### GOAL OF THE EXERCISE
An acceptable response holds only the line containing "93: (283, 401)" and every line after it to the end of the records, each reproduced exactly.

### TASK INPUT
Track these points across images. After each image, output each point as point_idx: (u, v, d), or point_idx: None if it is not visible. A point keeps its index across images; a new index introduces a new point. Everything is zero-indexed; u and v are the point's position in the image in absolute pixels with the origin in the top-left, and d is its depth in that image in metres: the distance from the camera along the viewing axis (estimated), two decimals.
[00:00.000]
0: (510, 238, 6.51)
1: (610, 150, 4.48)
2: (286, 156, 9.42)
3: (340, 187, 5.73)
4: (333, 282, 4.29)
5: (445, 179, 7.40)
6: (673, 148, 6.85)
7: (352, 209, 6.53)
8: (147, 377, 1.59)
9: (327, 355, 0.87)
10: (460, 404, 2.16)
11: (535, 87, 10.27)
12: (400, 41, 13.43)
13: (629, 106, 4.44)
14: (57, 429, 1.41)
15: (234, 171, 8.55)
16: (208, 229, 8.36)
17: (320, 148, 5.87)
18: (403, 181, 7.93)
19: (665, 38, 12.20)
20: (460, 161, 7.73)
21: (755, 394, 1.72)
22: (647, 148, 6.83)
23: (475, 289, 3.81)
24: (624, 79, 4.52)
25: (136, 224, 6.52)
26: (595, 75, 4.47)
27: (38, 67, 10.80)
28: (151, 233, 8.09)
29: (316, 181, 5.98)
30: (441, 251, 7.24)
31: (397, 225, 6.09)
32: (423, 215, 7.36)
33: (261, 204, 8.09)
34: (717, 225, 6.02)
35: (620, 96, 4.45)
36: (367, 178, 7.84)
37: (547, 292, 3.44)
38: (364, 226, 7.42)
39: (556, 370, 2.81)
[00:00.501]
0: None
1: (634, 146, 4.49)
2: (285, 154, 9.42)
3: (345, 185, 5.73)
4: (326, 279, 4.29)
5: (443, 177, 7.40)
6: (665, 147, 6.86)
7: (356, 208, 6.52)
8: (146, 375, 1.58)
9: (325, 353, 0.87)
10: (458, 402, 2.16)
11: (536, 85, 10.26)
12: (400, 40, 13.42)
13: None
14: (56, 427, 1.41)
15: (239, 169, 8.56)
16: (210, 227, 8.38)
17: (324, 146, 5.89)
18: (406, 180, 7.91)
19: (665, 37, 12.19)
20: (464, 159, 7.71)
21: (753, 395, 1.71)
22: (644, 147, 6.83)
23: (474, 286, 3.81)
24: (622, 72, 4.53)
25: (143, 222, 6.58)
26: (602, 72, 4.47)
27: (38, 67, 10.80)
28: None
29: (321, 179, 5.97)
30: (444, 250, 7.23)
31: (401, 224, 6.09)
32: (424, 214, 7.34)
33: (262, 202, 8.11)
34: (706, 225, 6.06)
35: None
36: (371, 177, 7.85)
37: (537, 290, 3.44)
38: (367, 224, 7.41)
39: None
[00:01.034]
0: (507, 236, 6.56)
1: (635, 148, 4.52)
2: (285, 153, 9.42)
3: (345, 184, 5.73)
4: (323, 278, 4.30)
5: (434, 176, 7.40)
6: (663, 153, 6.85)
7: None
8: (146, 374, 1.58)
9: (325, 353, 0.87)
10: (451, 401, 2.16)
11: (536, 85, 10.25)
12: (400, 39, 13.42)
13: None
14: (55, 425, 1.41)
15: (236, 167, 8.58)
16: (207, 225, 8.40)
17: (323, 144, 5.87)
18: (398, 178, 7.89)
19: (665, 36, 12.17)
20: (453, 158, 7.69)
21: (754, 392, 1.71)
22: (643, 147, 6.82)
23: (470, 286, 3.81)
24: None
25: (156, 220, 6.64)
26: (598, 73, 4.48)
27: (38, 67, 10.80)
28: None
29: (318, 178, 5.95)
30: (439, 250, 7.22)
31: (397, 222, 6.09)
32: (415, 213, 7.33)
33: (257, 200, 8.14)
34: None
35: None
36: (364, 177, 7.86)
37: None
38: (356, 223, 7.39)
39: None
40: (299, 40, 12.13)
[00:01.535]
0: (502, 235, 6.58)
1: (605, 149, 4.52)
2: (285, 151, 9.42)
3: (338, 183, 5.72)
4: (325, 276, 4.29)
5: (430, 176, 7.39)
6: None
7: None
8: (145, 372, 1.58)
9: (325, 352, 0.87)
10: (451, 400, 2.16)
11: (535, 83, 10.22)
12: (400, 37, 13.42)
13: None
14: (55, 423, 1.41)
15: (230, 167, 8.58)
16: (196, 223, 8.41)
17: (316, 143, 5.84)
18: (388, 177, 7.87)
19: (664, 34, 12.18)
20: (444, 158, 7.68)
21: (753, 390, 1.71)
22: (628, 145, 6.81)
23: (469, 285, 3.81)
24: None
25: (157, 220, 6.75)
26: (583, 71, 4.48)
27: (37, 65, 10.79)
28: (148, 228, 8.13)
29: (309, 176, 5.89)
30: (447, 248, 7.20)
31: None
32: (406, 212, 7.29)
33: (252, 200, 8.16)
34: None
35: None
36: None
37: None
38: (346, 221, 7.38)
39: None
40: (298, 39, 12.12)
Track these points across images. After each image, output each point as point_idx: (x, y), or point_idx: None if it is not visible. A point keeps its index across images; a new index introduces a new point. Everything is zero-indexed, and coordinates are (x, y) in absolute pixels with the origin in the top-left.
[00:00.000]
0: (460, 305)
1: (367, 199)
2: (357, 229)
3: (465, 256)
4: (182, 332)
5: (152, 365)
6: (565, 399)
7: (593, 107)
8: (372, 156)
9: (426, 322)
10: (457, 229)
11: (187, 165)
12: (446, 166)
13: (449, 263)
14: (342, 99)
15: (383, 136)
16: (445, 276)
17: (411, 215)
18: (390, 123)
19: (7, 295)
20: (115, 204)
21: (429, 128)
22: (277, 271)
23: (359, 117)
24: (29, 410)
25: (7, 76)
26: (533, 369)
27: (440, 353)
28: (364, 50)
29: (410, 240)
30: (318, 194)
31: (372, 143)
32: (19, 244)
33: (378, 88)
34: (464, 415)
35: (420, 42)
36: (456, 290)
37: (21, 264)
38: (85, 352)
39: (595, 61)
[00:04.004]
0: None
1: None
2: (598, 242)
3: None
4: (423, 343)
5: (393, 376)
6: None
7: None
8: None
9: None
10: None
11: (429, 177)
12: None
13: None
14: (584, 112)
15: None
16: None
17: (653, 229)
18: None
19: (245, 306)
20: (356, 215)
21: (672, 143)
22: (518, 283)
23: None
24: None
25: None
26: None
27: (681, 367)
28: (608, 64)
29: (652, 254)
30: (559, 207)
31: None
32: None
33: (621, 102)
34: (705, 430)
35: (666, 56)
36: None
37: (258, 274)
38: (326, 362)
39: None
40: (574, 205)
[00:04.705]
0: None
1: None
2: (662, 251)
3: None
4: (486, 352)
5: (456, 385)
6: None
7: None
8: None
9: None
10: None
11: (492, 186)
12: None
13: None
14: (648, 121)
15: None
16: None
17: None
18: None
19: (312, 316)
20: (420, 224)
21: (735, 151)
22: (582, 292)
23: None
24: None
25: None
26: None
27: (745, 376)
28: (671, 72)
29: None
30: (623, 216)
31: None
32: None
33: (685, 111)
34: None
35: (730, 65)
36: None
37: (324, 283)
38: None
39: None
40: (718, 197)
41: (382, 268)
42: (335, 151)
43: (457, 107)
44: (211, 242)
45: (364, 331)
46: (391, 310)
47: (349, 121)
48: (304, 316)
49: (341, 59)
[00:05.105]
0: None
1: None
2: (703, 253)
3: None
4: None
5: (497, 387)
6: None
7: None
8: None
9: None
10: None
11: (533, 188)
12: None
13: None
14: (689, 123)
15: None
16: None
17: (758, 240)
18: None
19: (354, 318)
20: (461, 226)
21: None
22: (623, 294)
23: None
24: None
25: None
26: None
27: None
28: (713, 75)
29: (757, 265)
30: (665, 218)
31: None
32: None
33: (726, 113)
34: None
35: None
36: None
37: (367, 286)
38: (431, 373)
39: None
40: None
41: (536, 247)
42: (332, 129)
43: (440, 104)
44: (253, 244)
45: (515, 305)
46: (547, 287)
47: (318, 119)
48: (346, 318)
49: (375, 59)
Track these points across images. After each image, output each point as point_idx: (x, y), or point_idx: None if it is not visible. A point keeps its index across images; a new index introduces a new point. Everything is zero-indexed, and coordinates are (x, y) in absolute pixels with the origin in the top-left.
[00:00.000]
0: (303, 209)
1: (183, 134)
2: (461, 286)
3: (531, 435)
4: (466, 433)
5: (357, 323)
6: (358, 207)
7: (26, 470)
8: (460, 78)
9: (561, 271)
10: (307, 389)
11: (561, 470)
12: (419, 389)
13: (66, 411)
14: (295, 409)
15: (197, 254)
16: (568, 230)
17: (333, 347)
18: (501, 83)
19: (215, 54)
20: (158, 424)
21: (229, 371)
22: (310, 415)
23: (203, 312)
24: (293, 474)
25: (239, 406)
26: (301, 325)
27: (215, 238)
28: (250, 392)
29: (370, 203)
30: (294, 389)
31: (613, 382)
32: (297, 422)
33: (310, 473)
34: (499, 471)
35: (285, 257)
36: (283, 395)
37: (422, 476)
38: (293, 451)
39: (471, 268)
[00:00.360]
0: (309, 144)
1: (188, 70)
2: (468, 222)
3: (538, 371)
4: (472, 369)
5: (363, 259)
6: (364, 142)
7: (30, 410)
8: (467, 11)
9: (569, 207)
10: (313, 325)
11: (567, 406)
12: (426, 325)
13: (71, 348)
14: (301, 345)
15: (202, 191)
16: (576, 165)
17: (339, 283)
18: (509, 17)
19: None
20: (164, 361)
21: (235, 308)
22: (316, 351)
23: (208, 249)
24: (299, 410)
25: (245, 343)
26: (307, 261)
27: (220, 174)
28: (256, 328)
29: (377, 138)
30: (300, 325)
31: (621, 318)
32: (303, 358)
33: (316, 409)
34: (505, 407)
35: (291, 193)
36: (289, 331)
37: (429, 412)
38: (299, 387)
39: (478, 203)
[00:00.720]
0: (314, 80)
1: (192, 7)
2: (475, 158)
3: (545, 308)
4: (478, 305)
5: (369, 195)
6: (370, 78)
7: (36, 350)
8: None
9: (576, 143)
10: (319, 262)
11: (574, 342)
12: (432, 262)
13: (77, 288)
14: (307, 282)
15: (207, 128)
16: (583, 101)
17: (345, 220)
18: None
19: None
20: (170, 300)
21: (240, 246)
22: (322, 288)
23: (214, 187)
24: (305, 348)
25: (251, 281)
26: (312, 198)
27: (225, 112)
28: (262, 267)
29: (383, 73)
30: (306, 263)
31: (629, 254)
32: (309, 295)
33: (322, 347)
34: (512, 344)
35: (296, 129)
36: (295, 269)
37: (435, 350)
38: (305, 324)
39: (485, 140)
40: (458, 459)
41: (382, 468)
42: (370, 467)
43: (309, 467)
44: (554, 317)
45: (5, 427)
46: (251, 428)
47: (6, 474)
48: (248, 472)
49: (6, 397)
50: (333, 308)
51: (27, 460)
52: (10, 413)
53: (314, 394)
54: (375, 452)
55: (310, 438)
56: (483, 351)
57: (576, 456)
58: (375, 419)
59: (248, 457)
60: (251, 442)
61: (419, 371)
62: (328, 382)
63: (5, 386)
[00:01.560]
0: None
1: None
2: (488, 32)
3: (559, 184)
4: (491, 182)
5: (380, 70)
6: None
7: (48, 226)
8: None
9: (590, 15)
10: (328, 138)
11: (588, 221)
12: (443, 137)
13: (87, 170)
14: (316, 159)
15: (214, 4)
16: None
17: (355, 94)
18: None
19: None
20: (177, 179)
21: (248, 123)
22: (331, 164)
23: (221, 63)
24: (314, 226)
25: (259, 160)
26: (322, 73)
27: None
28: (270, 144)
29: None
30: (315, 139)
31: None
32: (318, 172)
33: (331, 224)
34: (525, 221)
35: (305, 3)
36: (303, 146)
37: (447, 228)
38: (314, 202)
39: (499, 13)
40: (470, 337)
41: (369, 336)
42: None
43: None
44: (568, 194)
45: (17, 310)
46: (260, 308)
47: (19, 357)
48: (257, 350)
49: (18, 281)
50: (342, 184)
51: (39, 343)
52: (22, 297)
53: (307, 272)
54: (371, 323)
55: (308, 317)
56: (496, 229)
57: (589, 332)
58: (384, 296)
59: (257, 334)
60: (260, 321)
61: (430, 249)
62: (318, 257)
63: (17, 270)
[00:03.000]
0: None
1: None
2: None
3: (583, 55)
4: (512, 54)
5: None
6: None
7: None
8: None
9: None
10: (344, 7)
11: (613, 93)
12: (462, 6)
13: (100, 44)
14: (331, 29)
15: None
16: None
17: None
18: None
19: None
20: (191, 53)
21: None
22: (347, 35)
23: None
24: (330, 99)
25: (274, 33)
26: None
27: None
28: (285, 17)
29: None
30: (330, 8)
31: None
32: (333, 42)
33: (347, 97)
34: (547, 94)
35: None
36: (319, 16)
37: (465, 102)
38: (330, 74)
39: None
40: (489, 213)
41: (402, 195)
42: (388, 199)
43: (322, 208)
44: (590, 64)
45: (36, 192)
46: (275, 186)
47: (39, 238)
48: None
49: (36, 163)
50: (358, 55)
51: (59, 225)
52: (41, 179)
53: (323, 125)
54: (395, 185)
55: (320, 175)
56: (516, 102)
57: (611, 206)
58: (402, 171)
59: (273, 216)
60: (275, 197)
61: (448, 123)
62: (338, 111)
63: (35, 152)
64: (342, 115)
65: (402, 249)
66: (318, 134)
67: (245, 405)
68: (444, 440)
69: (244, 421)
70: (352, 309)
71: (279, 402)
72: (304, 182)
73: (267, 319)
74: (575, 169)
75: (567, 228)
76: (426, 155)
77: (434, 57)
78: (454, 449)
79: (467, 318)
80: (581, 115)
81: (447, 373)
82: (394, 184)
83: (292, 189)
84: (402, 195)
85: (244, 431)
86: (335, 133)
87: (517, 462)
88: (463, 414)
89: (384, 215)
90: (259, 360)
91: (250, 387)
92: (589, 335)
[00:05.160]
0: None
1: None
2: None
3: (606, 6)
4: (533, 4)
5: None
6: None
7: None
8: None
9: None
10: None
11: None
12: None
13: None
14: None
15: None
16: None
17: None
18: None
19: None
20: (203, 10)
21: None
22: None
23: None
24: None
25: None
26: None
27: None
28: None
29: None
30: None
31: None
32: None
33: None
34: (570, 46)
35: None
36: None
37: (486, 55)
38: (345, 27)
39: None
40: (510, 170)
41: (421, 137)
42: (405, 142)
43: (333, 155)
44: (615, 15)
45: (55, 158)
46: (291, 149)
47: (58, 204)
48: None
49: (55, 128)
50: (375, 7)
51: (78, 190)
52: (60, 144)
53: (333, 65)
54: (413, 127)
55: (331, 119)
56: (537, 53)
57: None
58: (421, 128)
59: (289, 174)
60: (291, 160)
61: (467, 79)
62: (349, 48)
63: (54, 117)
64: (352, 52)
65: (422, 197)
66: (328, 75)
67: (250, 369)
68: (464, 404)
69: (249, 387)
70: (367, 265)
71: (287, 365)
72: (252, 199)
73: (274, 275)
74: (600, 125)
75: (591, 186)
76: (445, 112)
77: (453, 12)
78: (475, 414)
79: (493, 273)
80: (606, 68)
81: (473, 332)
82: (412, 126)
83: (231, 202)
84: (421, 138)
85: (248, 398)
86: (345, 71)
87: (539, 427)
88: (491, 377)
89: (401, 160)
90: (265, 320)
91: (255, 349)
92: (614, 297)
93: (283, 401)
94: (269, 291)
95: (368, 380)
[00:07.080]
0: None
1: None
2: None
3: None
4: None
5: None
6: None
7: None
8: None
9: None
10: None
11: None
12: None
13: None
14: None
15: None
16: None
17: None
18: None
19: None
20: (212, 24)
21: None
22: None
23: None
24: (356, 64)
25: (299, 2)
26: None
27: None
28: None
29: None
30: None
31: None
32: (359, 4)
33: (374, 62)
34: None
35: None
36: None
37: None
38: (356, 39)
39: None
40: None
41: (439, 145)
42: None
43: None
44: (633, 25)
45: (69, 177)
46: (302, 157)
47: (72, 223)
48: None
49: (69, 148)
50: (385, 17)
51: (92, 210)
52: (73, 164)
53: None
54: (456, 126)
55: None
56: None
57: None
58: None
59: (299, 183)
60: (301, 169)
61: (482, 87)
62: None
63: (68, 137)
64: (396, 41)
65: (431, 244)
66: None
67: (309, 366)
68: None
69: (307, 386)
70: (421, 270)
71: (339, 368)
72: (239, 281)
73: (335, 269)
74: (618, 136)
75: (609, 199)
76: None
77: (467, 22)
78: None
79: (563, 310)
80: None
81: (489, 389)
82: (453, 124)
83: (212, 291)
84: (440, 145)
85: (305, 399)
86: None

### PROBLEM SOLUTION
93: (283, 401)
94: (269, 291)
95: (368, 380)
[00:07.080]
0: None
1: None
2: None
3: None
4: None
5: None
6: None
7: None
8: None
9: None
10: None
11: None
12: None
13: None
14: None
15: None
16: None
17: None
18: None
19: None
20: (212, 24)
21: None
22: None
23: None
24: (356, 64)
25: (299, 2)
26: None
27: None
28: None
29: None
30: None
31: None
32: (359, 4)
33: (374, 62)
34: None
35: None
36: None
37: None
38: (356, 39)
39: None
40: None
41: (439, 145)
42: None
43: None
44: (633, 25)
45: (69, 177)
46: (302, 157)
47: (72, 223)
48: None
49: (69, 148)
50: (385, 17)
51: (92, 210)
52: (73, 164)
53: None
54: (456, 126)
55: None
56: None
57: None
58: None
59: (299, 183)
60: (301, 169)
61: (482, 87)
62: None
63: (68, 137)
64: (396, 41)
65: (431, 244)
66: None
67: (309, 366)
68: None
69: (307, 386)
70: (421, 270)
71: (339, 368)
72: (239, 281)
73: (335, 269)
74: (618, 136)
75: (609, 199)
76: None
77: (467, 22)
78: None
79: (563, 310)
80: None
81: (489, 389)
82: (453, 124)
83: (212, 291)
84: (440, 145)
85: (305, 399)
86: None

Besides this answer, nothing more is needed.